• [Data]:
- Opening Delimiter -

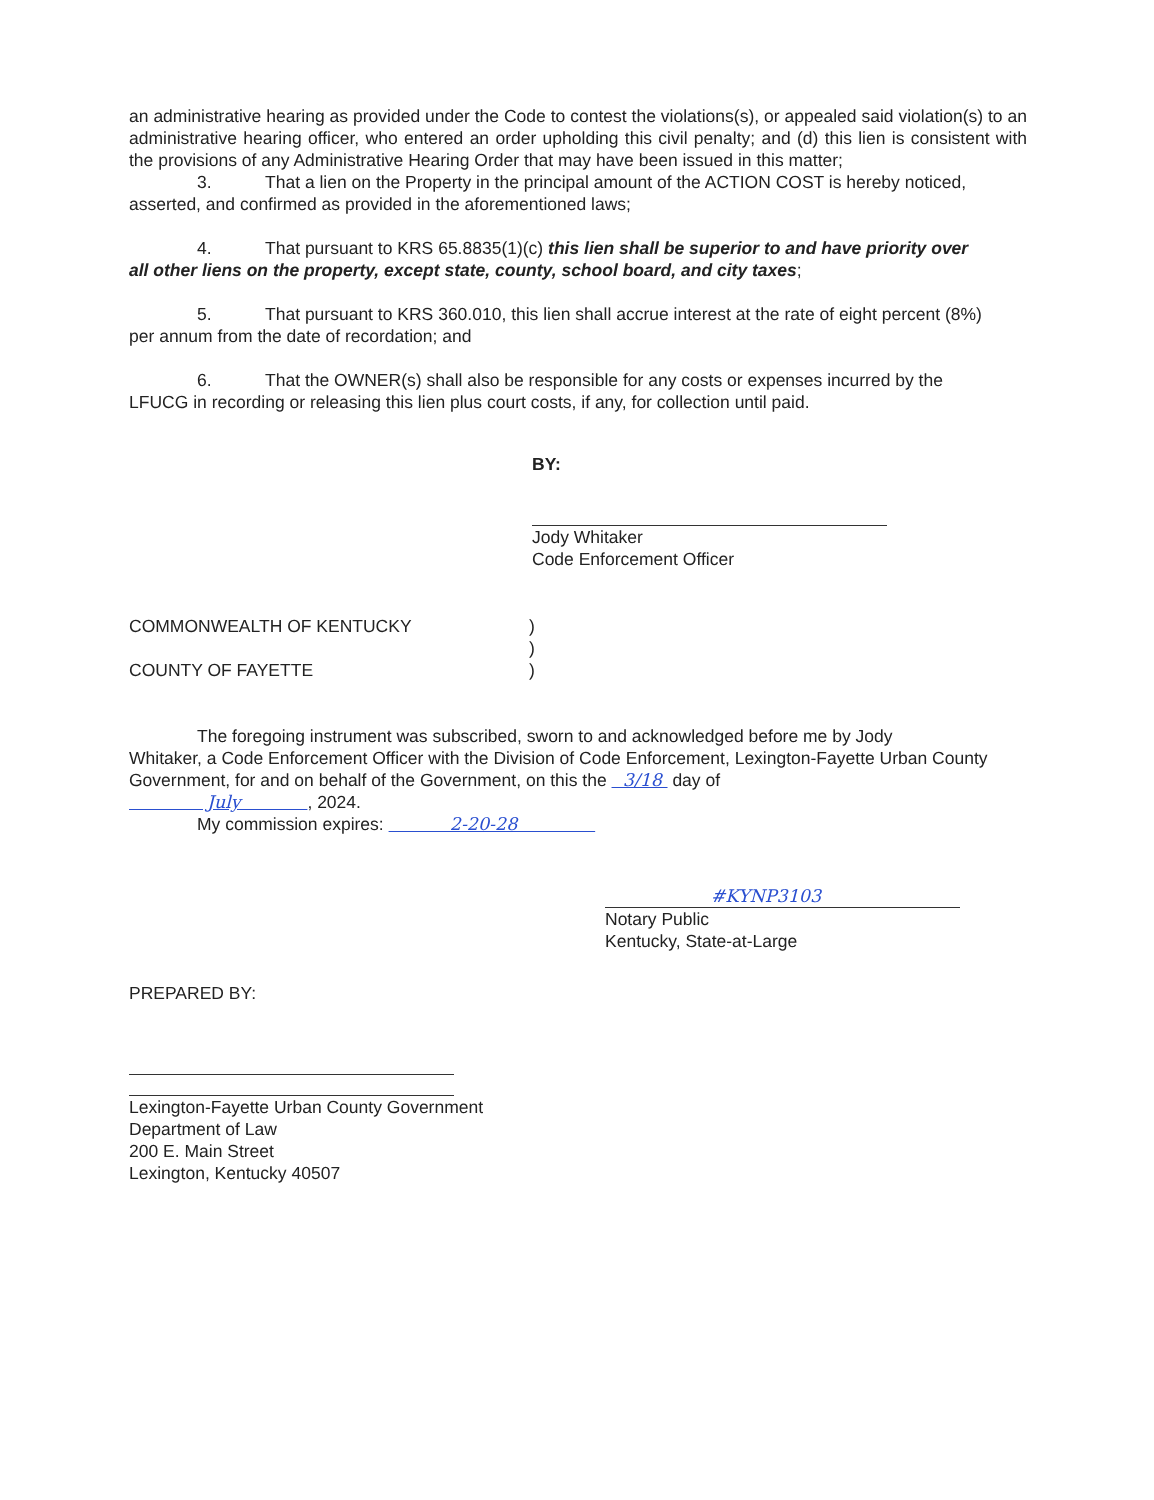an administrative hearing as provided under the Code to contest the violations(s), or appealed said violation(s) to an administrative hearing officer, who entered an order upholding this civil penalty; and (d) this lien is consistent with the provisions of any Administrative Hearing Order that may have been issued in this matter;
3. That a lien on the Property in the principal amount of the ACTION COST is hereby noticed,
asserted, and confirmed as provided in the aforementioned laws;
4. That pursuant to KRS 65.8835(1)(c) this lien shall be superior to and have priority over
all other liens on the property, except state, county, school board, and city taxes;
5. That pursuant to KRS 360.010, this lien shall accrue interest at the rate of eight percent (8%)
per annum from the date of recordation; and
6. That the OWNER(s) shall also be responsible for any costs or expenses incurred by the
LFUCG in recording or releasing this lien plus court costs, if any, for collection until paid.
BY:
Jody Whitaker
Code Enforcement Officer
COMMONWEALTH OF KENTUCKY )
)
COUNTY OF FAYETTE )
The foregoing instrument was subscribed, sworn to and acknowledged before me by Jody
Whitaker, a Code Enforcement Officer with the Division of Code Enforcement, Lexington-Fayette Urban County Government, for and on behalf of the Government, on this the 3/18 day of
July , 2024.
My commission expires: 2-20-28
#KYNP3103
Notary Public
Kentucky, State-at-Large
PREPARED BY:
Lexington-Fayette Urban County Government
Department of Law
200 E. Main Street
Lexington, Kentucky 40507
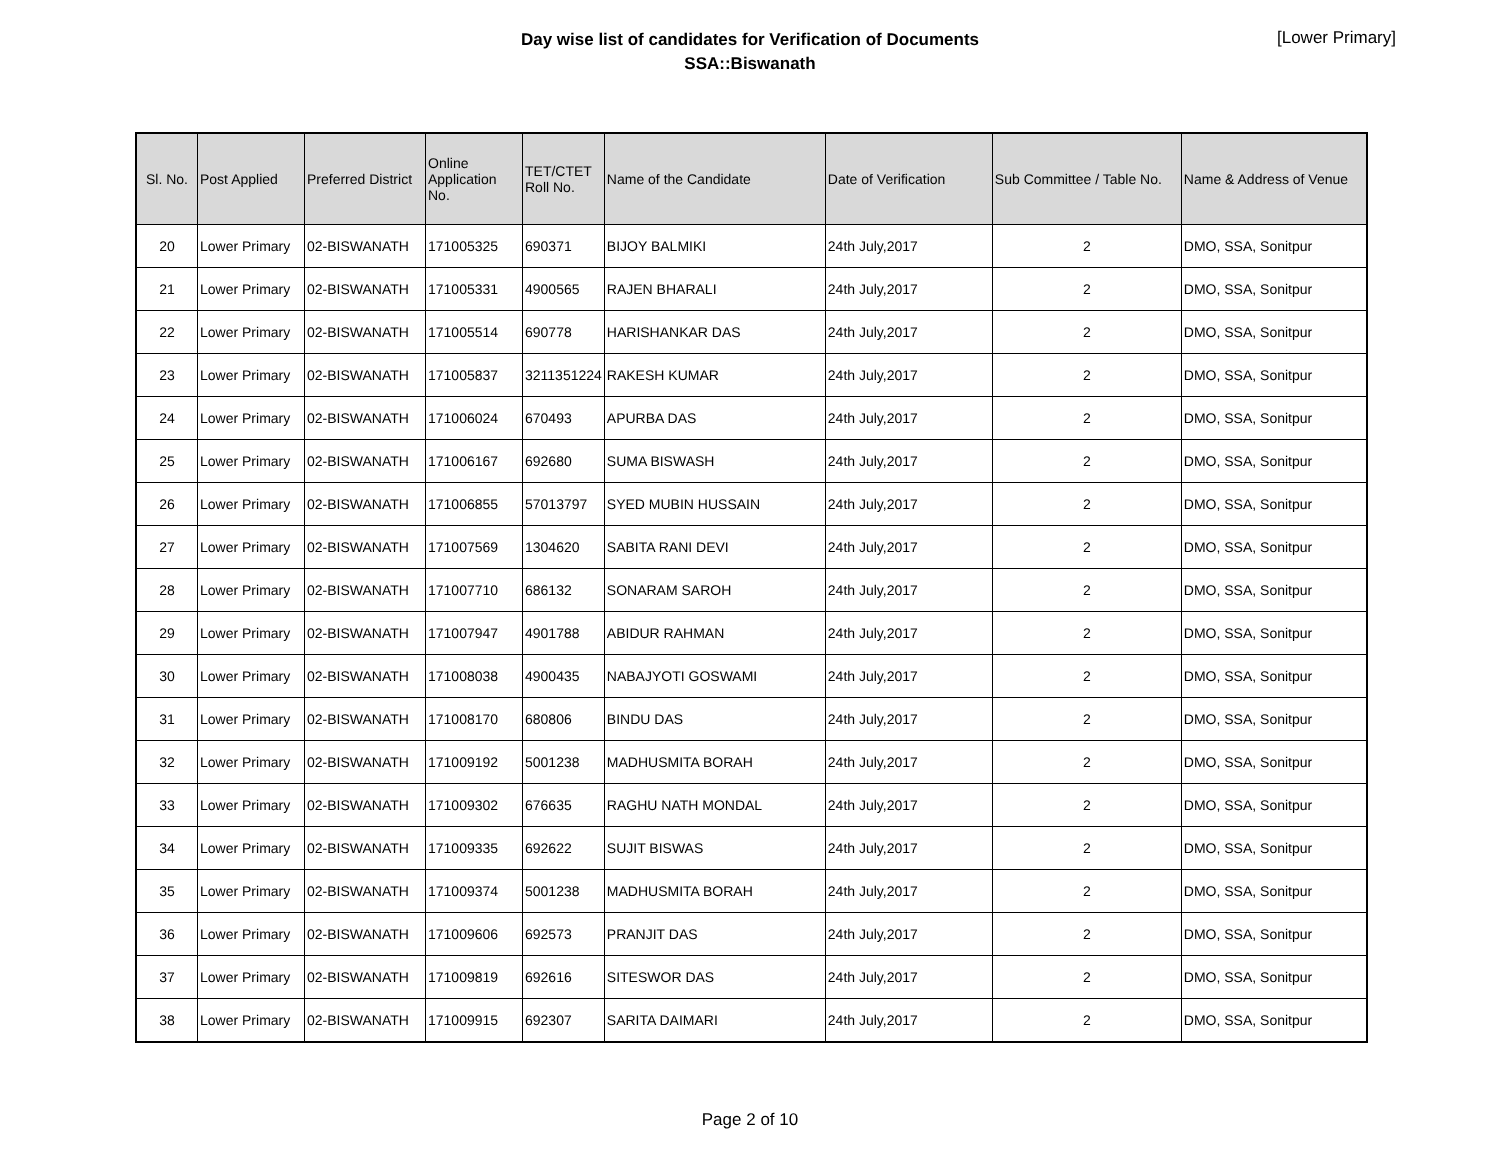Day wise list of candidates for Verification of Documents
SSA::Biswanath
[Lower Primary]
| Sl. No. | Post Applied | Preferred District | Online Application No. | TET/CTET Roll No. | Name of the Candidate | Date of Verification | Sub Committee / Table No. | Name & Address of Venue |
| --- | --- | --- | --- | --- | --- | --- | --- | --- |
| 20 | Lower Primary | 02-BISWANATH | 171005325 | 690371 | BIJOY BALMIKI | 24th July,2017 | 2 | DMO, SSA, Sonitpur |
| 21 | Lower Primary | 02-BISWANATH | 171005331 | 4900565 | RAJEN BHARALI | 24th July,2017 | 2 | DMO, SSA, Sonitpur |
| 22 | Lower Primary | 02-BISWANATH | 171005514 | 690778 | HARISHANKAR DAS | 24th July,2017 | 2 | DMO, SSA, Sonitpur |
| 23 | Lower Primary | 02-BISWANATH | 171005837 | 3211351224 | RAKESH KUMAR | 24th July,2017 | 2 | DMO, SSA, Sonitpur |
| 24 | Lower Primary | 02-BISWANATH | 171006024 | 670493 | APURBA DAS | 24th July,2017 | 2 | DMO, SSA, Sonitpur |
| 25 | Lower Primary | 02-BISWANATH | 171006167 | 692680 | SUMA BISWASH | 24th July,2017 | 2 | DMO, SSA, Sonitpur |
| 26 | Lower Primary | 02-BISWANATH | 171006855 | 57013797 | SYED MUBIN HUSSAIN | 24th July,2017 | 2 | DMO, SSA, Sonitpur |
| 27 | Lower Primary | 02-BISWANATH | 171007569 | 1304620 | SABITA RANI DEVI | 24th July,2017 | 2 | DMO, SSA, Sonitpur |
| 28 | Lower Primary | 02-BISWANATH | 171007710 | 686132 | SONARAM SAROH | 24th July,2017 | 2 | DMO, SSA, Sonitpur |
| 29 | Lower Primary | 02-BISWANATH | 171007947 | 4901788 | ABIDUR RAHMAN | 24th July,2017 | 2 | DMO, SSA, Sonitpur |
| 30 | Lower Primary | 02-BISWANATH | 171008038 | 4900435 | NABAJYOTI GOSWAMI | 24th July,2017 | 2 | DMO, SSA, Sonitpur |
| 31 | Lower Primary | 02-BISWANATH | 171008170 | 680806 | BINDU DAS | 24th July,2017 | 2 | DMO, SSA, Sonitpur |
| 32 | Lower Primary | 02-BISWANATH | 171009192 | 5001238 | MADHUSMITA BORAH | 24th July,2017 | 2 | DMO, SSA, Sonitpur |
| 33 | Lower Primary | 02-BISWANATH | 171009302 | 676635 | RAGHU NATH MONDAL | 24th July,2017 | 2 | DMO, SSA, Sonitpur |
| 34 | Lower Primary | 02-BISWANATH | 171009335 | 692622 | SUJIT BISWAS | 24th July,2017 | 2 | DMO, SSA, Sonitpur |
| 35 | Lower Primary | 02-BISWANATH | 171009374 | 5001238 | MADHUSMITA BORAH | 24th July,2017 | 2 | DMO, SSA, Sonitpur |
| 36 | Lower Primary | 02-BISWANATH | 171009606 | 692573 | PRANJIT DAS | 24th July,2017 | 2 | DMO, SSA, Sonitpur |
| 37 | Lower Primary | 02-BISWANATH | 171009819 | 692616 | SITESWOR DAS | 24th July,2017 | 2 | DMO, SSA, Sonitpur |
| 38 | Lower Primary | 02-BISWANATH | 171009915 | 692307 | SARITA DAIMARI | 24th July,2017 | 2 | DMO, SSA, Sonitpur |
Page 2 of 10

- Closing Delimiter -

• [Exercise details]: When you copy the lines above, drop the pictures and keep everything else exact.

• [Exercise answer]:
an administrative hearing as provided under the Code to contest the violations(s), or appealed said violation(s) to an administrative hearing officer, who entered an order upholding this civil penalty; and (d) this lien is consistent with the provisions of any Administrative Hearing Order that may have been issued in this matter;
3. That a lien on the Property in the principal amount of the ACTION COST is hereby noticed,
asserted, and confirmed as provided in the aforementioned laws;
4. That pursuant to KRS 65.8835(1)(c) this lien shall be superior to and have priority over
all other liens on the property, except state, county, school board, and city taxes;
5. That pursuant to KRS 360.010, this lien shall accrue interest at the rate of eight percent (8%)
per annum from the date of recordation; and
6. That the OWNER(s) shall also be responsible for any costs or expenses incurred by the
LFUCG in recording or releasing this lien plus court costs, if any, for collection until paid.
BY:
Jody Whitaker
Code Enforcement Officer
COMMONWEALTH OF KENTUCKY )
)
COUNTY OF FAYETTE )
The foregoing instrument was subscribed, sworn to and acknowledged before me by Jody
Whitaker, a Code Enforcement Officer with the Division of Code Enforcement, Lexington-Fayette Urban County Government, for and on behalf of the Government, on this the 3/18 day of
July , 2024.
My commission expires: 2-20-28
#KYNP3103
Notary Public
Kentucky, State-at-Large
PREPARED BY:
Lexington-Fayette Urban County Government
Department of Law
200 E. Main Street
Lexington, Kentucky 40507
Day wise list of candidates for Verification of Documents
SSA::Biswanath
[Lower Primary]
| Sl. No. | Post Applied | Preferred District | Online Application No. | TET/CTET Roll No. | Name of the Candidate | Date of Verification | Sub Committee / Table No. | Name & Address of Venue |
| --- | --- | --- | --- | --- | --- | --- | --- | --- |
| 20 | Lower Primary | 02-BISWANATH | 171005325 | 690371 | BIJOY BALMIKI | 24th July,2017 | 2 | DMO, SSA, Sonitpur |
| 21 | Lower Primary | 02-BISWANATH | 171005331 | 4900565 | RAJEN BHARALI | 24th July,2017 | 2 | DMO, SSA, Sonitpur |
| 22 | Lower Primary | 02-BISWANATH | 171005514 | 690778 | HARISHANKAR DAS | 24th July,2017 | 2 | DMO, SSA, Sonitpur |
| 23 | Lower Primary | 02-BISWANATH | 171005837 | 3211351224 | RAKESH KUMAR | 24th July,2017 | 2 | DMO, SSA, Sonitpur |
| 24 | Lower Primary | 02-BISWANATH | 171006024 | 670493 | APURBA DAS | 24th July,2017 | 2 | DMO, SSA, Sonitpur |
| 25 | Lower Primary | 02-BISWANATH | 171006167 | 692680 | SUMA BISWASH | 24th July,2017 | 2 | DMO, SSA, Sonitpur |
| 26 | Lower Primary | 02-BISWANATH | 171006855 | 57013797 | SYED MUBIN HUSSAIN | 24th July,2017 | 2 | DMO, SSA, Sonitpur |
| 27 | Lower Primary | 02-BISWANATH | 171007569 | 1304620 | SABITA RANI DEVI | 24th July,2017 | 2 | DMO, SSA, Sonitpur |
| 28 | Lower Primary | 02-BISWANATH | 171007710 | 686132 | SONARAM SAROH | 24th July,2017 | 2 | DMO, SSA, Sonitpur |
| 29 | Lower Primary | 02-BISWANATH | 171007947 | 4901788 | ABIDUR RAHMAN | 24th July,2017 | 2 | DMO, SSA, Sonitpur |
| 30 | Lower Primary | 02-BISWANATH | 171008038 | 4900435 | NABAJYOTI GOSWAMI | 24th July,2017 | 2 | DMO, SSA, Sonitpur |
| 31 | Lower Primary | 02-BISWANATH | 171008170 | 680806 | BINDU DAS | 24th July,2017 | 2 | DMO, SSA, Sonitpur |
| 32 | Lower Primary | 02-BISWANATH | 171009192 | 5001238 | MADHUSMITA BORAH | 24th July,2017 | 2 | DMO, SSA, Sonitpur |
| 33 | Lower Primary | 02-BISWANATH | 171009302 | 676635 | RAGHU NATH MONDAL | 24th July,2017 | 2 | DMO, SSA, Sonitpur |
| 34 | Lower Primary | 02-BISWANATH | 171009335 | 692622 | SUJIT BISWAS | 24th July,2017 | 2 | DMO, SSA, Sonitpur |
| 35 | Lower Primary | 02-BISWANATH | 171009374 | 5001238 | MADHUSMITA BORAH | 24th July,2017 | 2 | DMO, SSA, Sonitpur |
| 36 | Lower Primary | 02-BISWANATH | 171009606 | 692573 | PRANJIT DAS | 24th July,2017 | 2 | DMO, SSA, Sonitpur |
| 37 | Lower Primary | 02-BISWANATH | 171009819 | 692616 | SITESWOR DAS | 24th July,2017 | 2 | DMO, SSA, Sonitpur |
| 38 | Lower Primary | 02-BISWANATH | 171009915 | 692307 | SARITA DAIMARI | 24th July,2017 | 2 | DMO, SSA, Sonitpur |
Page 2 of 10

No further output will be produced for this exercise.